[TEXT FOR ANALYSIS]
[petsc-users] Using TS

Hong Zhang hongzhang at anl.gov
Tue Mar 15 11:15:54 CDT 2016


> On Mar 15, 2016, at 6:33 AM, Max la Cour Christensen <mlcch at dtu.dk> wrote:
> 
> 
> Barry, Matt, Emil, thanks for the explanations! They are very useful.
> 
> Emil: The application is the flow of oil and gas in the subsurface. The code uses a model of the rock in the subsurface and given a setup of wells, it computes a prediction for the production of oil and gas. It can also be used to model CO2 storage in the subsurface.
> 
> I think we will attempt to switch to TS. We are working with different formulations of the equations. In the following, I have summarised how I think IFunction and IJacobian should be implemented for the formulation of the most interest to us. If you can bare with me and confirm this that would be great. The equations are:
> 
> dm_o/dt = f_o(m,p)
> dm_g/dt = f_g(m,p)
> S_o(m,p) + S_g(m,p) = 1,
> 
> where
> 
> m_o is the mass of oil
> m_g is the mass of gas
> t is time,
> f(m_x,p) contains fluxes for mass transfer between adjacent cells and source terms for wells
> S_o is the oil saturation
> S_g is the gas saturation
> p is the pressure.

(Records from a data source)
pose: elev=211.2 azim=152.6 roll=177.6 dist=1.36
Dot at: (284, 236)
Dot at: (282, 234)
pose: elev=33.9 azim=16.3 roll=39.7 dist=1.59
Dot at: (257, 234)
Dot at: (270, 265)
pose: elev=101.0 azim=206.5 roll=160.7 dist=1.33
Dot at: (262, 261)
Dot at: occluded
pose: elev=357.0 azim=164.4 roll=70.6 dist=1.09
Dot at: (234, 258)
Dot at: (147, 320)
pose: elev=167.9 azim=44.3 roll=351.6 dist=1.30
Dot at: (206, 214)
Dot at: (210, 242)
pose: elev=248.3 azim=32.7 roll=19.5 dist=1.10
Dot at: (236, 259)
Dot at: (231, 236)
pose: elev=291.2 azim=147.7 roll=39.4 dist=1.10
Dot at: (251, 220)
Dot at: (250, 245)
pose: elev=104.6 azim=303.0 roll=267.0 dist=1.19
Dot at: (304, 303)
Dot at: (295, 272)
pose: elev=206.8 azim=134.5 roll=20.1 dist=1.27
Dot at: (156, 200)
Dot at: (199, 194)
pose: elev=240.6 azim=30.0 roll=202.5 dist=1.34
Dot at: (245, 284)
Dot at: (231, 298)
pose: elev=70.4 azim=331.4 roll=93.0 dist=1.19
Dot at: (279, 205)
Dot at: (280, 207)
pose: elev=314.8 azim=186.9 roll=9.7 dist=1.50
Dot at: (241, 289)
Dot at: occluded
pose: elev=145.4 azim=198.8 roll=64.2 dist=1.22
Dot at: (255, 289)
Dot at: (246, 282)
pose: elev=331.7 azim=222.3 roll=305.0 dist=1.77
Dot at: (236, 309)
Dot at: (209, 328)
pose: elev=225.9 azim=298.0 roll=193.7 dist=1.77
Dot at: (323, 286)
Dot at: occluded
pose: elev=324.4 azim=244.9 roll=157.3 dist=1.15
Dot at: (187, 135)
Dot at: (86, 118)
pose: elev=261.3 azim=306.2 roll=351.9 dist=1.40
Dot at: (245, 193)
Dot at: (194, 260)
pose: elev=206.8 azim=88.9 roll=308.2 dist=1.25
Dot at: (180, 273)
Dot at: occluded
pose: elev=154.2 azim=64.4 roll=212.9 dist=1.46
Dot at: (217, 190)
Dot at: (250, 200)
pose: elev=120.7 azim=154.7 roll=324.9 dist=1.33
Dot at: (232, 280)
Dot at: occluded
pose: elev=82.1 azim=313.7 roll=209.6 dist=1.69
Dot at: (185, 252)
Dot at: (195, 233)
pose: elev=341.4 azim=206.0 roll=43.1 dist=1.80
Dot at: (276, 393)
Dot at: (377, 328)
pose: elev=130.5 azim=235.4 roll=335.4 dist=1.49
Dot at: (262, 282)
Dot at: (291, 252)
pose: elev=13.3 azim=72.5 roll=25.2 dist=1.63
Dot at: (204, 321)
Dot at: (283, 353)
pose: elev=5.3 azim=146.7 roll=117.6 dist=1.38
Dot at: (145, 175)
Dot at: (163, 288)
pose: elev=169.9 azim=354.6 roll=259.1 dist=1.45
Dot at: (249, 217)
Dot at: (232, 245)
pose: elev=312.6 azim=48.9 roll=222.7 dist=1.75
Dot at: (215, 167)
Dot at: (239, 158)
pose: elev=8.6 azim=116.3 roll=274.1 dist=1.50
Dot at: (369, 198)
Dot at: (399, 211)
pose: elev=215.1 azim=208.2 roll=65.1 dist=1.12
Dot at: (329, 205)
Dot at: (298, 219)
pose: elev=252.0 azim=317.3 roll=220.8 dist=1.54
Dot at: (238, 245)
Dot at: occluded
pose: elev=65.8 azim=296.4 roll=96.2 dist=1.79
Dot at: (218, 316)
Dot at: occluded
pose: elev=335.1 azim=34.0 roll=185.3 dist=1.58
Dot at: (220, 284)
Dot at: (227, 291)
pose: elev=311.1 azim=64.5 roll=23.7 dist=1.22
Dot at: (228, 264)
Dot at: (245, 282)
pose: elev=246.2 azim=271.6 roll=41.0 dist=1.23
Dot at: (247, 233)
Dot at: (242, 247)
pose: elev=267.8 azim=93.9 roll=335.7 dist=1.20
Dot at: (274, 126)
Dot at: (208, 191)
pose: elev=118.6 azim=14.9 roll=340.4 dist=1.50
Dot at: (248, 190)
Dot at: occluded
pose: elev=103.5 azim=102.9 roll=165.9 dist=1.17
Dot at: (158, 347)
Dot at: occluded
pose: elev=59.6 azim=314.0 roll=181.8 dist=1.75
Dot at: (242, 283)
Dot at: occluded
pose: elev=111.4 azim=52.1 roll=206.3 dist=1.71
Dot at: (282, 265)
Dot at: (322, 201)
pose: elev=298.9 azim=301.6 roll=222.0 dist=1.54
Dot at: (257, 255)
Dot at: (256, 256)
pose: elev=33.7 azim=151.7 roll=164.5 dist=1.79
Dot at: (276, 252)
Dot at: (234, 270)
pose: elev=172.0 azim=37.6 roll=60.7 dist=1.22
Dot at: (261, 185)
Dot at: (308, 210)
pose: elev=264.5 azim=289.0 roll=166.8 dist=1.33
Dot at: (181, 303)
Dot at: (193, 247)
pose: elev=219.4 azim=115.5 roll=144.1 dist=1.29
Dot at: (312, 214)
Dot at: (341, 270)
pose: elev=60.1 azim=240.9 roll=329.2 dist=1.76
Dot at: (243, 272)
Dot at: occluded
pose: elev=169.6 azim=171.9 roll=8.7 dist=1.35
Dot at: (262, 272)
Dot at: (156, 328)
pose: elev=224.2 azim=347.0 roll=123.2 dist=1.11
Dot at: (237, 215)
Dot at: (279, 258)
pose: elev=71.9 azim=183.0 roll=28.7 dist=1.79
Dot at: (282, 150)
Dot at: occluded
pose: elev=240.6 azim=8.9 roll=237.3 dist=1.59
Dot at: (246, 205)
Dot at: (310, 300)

[YOUR INSTRUCTIONS]
Write the next part of the mailing-list post about switching an oil and gas flow code to TS, starting after the line defining p as the pressure.

[TASK ANSWER]
> 
> In this formulation, the primary variables are m_o, m_g and p. 
> 
> The above looks simpler than it is. The code to evaluate these things is around 90k lines of Fortran.
> 
> If I understood correctly, IFunction and IJacobian would implement the following:
> 
> IFunction: 
> 
> f_o(m,p) - dm_o/dt
> f_g(m,p) - dm_g/dt
> S_o(m,p) + S_g(m,p) - 1,
> 
> where dm_o/dt and dm_g/dt is given by the time derivative (u_t in PETSc) from IFunction()
> 
> IJacobian:
> 
> First 2 equations: \partial f(m,p) / \partial m - a and  \partial f(m,p) / \partial p
> Last equation: \partial (S_o(m,p)+S_g(m,p)-1) / \partial m and \partial (S_o(m,p)+S_g(m,p)-1) / \partial p,
> 
> where a comes from PETSc IJacobian().
> 
> Is this correct usage?
> 
> Emil: Now for the adjoint implementation, we will need to provide a function for TSAdjointSetRHSJacobian, which computes the derivative of our system wrt. our control variables (control variables being the p in the PETSc manual) and some additional cost stuff: TSSetCostGradients() and possibly TSSetCostIntegrand(). Is this correct? Our cost function would typically be to maximize profit of an oil reservoir. In a simple way, this could be to maximize the number of oil barrels produced over the lifetime of the reservoir (e.g. 50 years). In the equations above, the number of oil barrels is contained in the source terms for the wells.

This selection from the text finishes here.